::: Record set

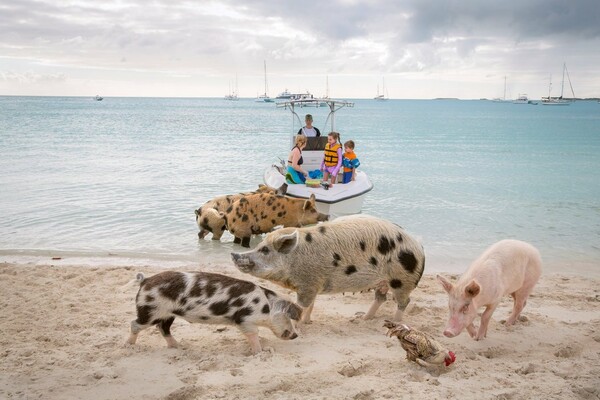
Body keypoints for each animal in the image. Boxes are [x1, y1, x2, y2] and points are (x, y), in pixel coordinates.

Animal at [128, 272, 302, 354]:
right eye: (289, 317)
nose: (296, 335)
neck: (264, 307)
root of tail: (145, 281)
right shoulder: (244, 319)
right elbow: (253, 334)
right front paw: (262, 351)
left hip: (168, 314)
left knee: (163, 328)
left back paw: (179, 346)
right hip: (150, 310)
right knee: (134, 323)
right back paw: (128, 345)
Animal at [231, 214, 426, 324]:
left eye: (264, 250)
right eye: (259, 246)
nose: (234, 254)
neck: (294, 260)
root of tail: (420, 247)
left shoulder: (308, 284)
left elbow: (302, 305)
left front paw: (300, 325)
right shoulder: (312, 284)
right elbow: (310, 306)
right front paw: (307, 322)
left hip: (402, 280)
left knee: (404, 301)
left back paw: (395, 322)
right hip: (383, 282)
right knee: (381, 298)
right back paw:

::::::

:: What is needed ::
Reproduce the lines from the one with "right back paw: (128, 345)" to the end of the data exactly, leaving out every earlier line.

:: Result for this exercise ::
right back paw: (128, 345)
Animal at [231, 214, 426, 324]:
left eye: (264, 250)
right eye: (259, 246)
nose: (234, 254)
neck: (294, 260)
root of tail: (420, 247)
left shoulder: (308, 284)
left elbow: (302, 305)
left front paw: (300, 325)
right shoulder: (312, 284)
right elbow: (310, 306)
right front paw: (307, 322)
left hip: (402, 280)
left knee: (404, 301)
left back paw: (395, 322)
right hip: (383, 282)
right knee: (381, 298)
right back paw:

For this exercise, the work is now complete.